You know you need to be active for good health, but maybe the pandemic caused you to spend a little too much time sitting in front of a screen watching television, checking your phone or playing video games.

Here’s a chance to use technology to help you sit less and move more. 

Researchers at Arizona State University’s College of Health Solutions and California Polytechnic State University are looking for about 250 volunteers to test the effectiveness of a new smartphone app aimed at encouraging people to get off their screens and get on their feet. 

The StandUPTV app is part of a 16-week study to test strategies that can help people reduce their sedentary screen time, or time spent sitting while watching a TV, phone or tablet. Volunteers will be given a Fitbit to help them monitor their activity level while the app keeps track of their sedentary screen time and delivers reminders and suggestions for alternate activities. Volunteers will also wear additional sensors to record movement and will complete questionnaires to assess the app’s overall effectiveness. 

The study is focusing on people’s screen time outside of working hours.
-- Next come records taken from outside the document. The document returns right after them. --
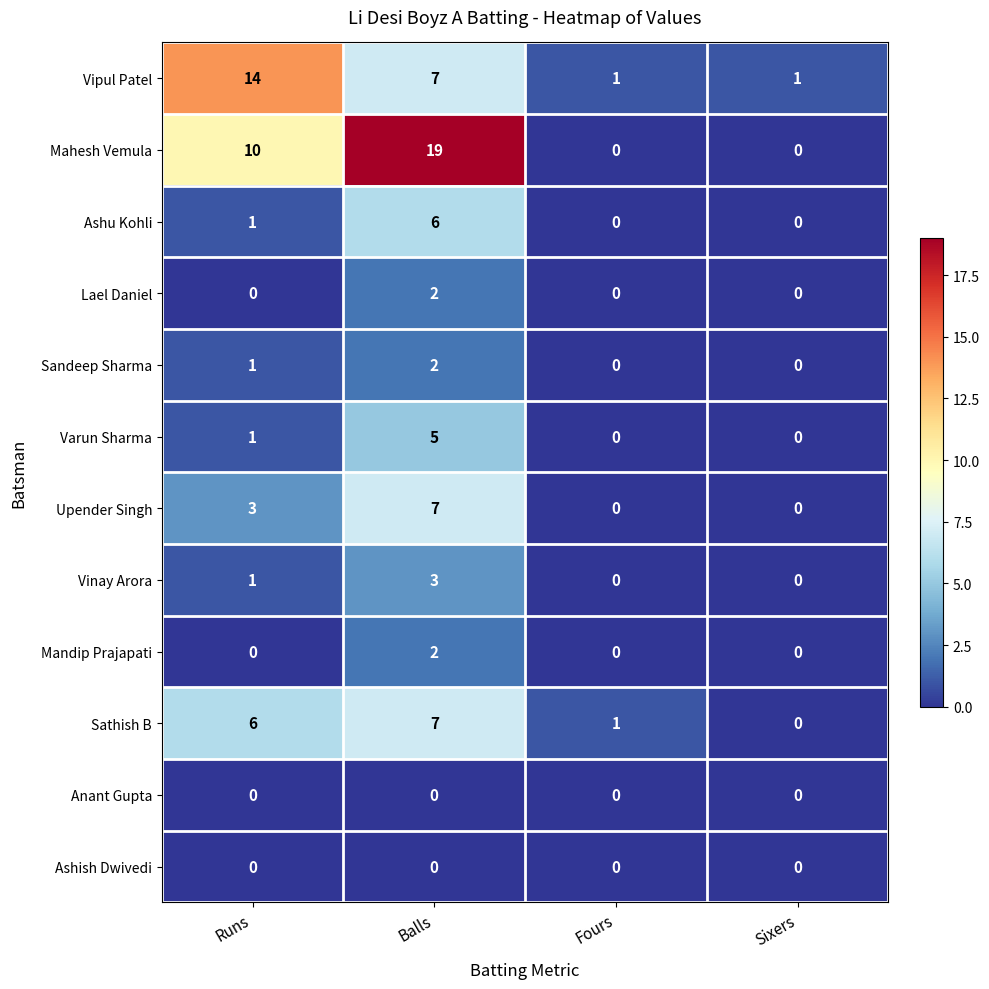

The value of Varun Sharma at Sixers is 0. True or false?

True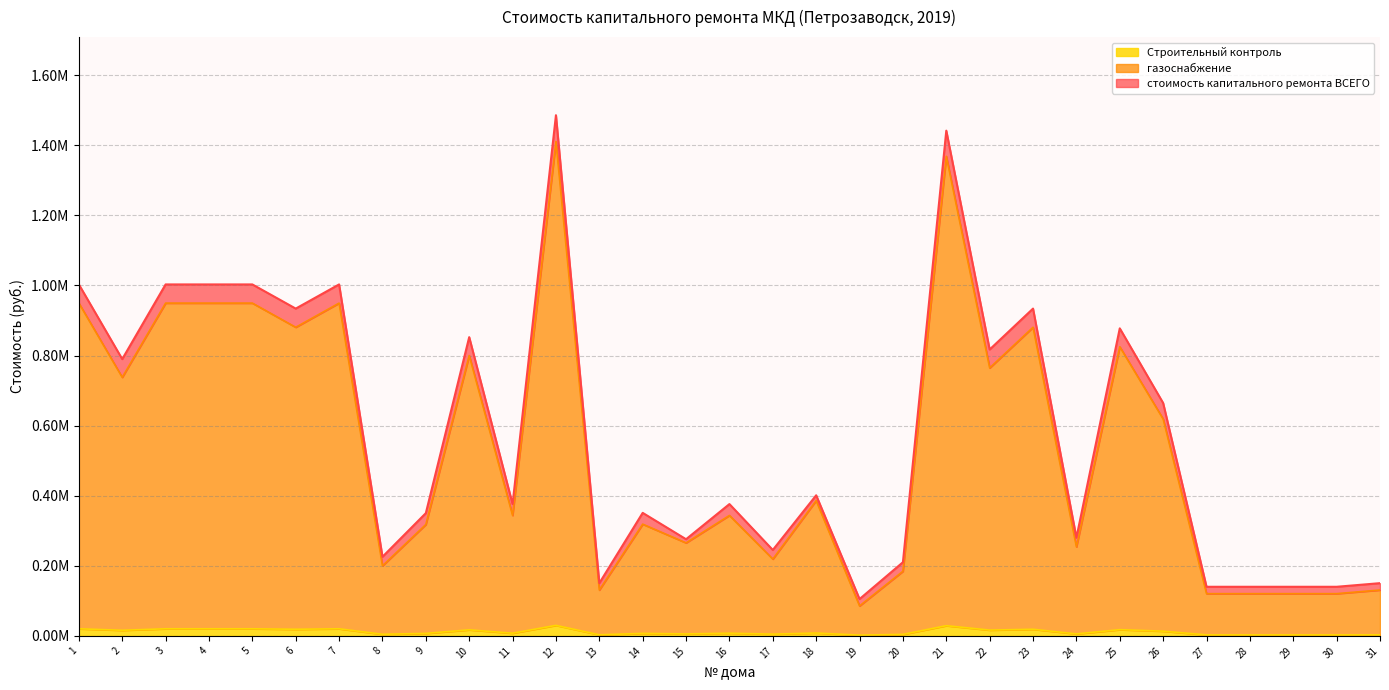

True or false: стоимость капитального ремонта ВСЕГО and газоснабжение intersect in this chart.

False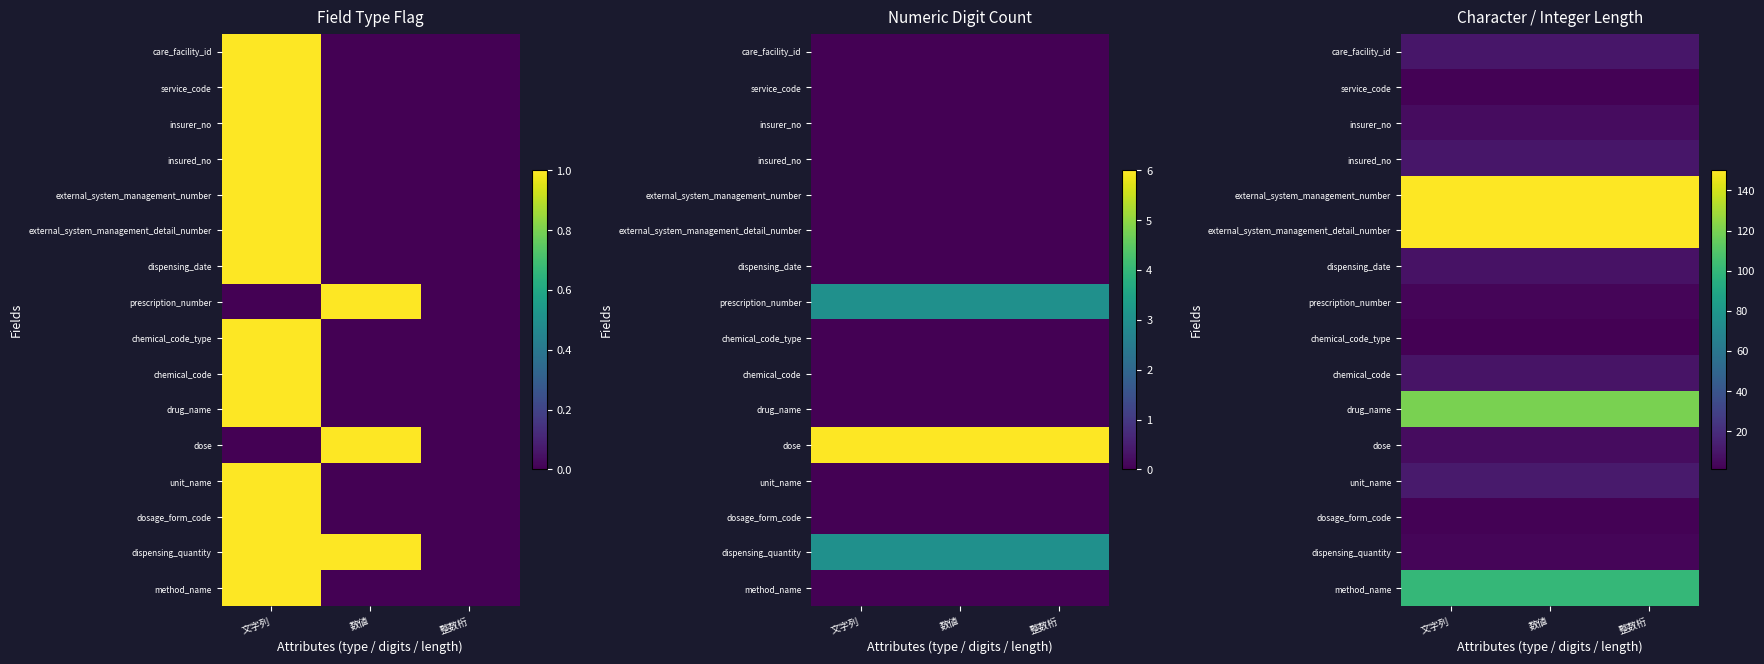

At which category is the sum across all series the highest?

文字列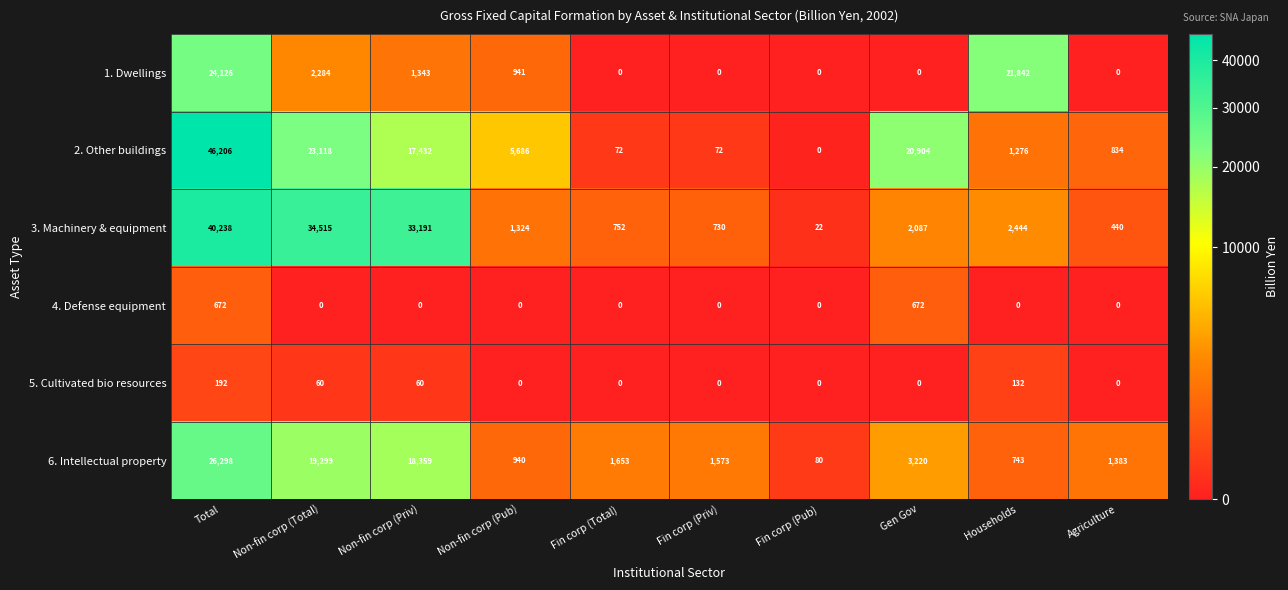

The value of 2. Other buildings at Households is 1276. True or false?

True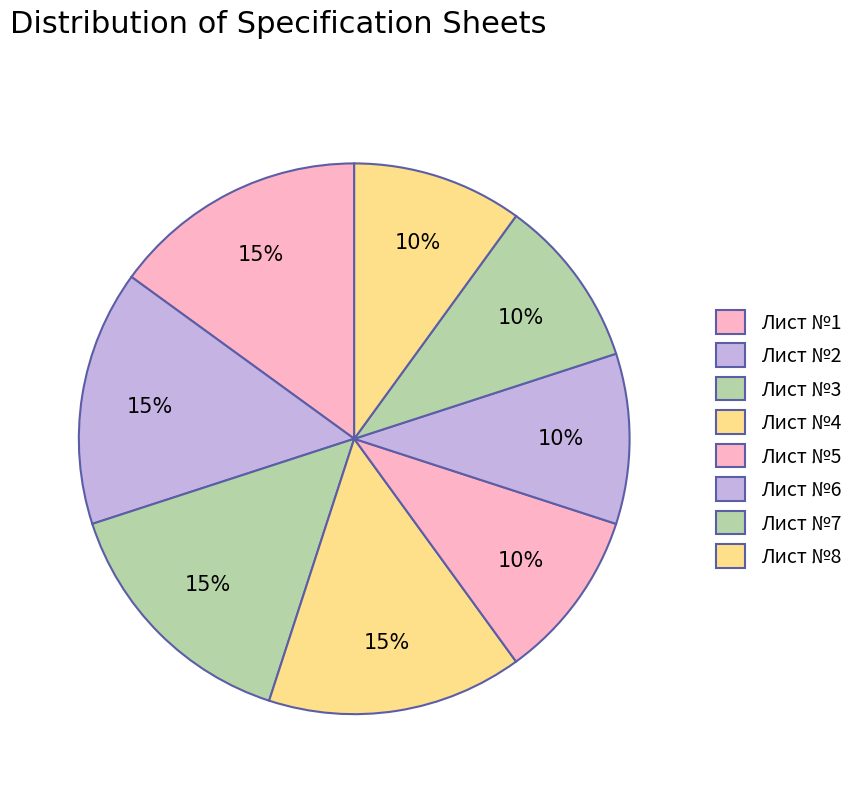

How many slices are in this pie chart?

8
“Even though most people know that sitting too much is bad for your health, the average American spends three-and-a-half hours or more per day in front of a screen watching television, scrolling social media or playing video games, and they’re sitting most of that time, so we think it’s a natural place for individuals to start to reduce their overall sitting,” said ASU College of Health Solutions Professor Matt Buman, one of the study’s lead investigators.

Developing effective, research-based interventions to reduce screen time will help scientists accurately assess how much of a reduction is needed to improve health.

“There are few known and effective strategies for reducing sedentary screen time, so it’s difficult to accurately estimate the health benefits that reducing that time may have on chronic diseases like obesity, heart disease and diabetes, although there are strong indications that it has a profound effect,” Buman said, adding that results of the study will help scientists form public health guidelines that complement existing recommendations about how much physical activity and sleep and what type of diet are needed for optimal health. 

Study participation is completely remote. The Fitbit and activity monitors will send data electronically, all the questionnaires will be online, and communication will take place via phone, text or video chat. To qualify for the StandUPTV study, you must:

  • Be between the ages of 23 and 64.
  • Own a smartphone or tablet.
  • Have internet access and/or an unlimited data plan.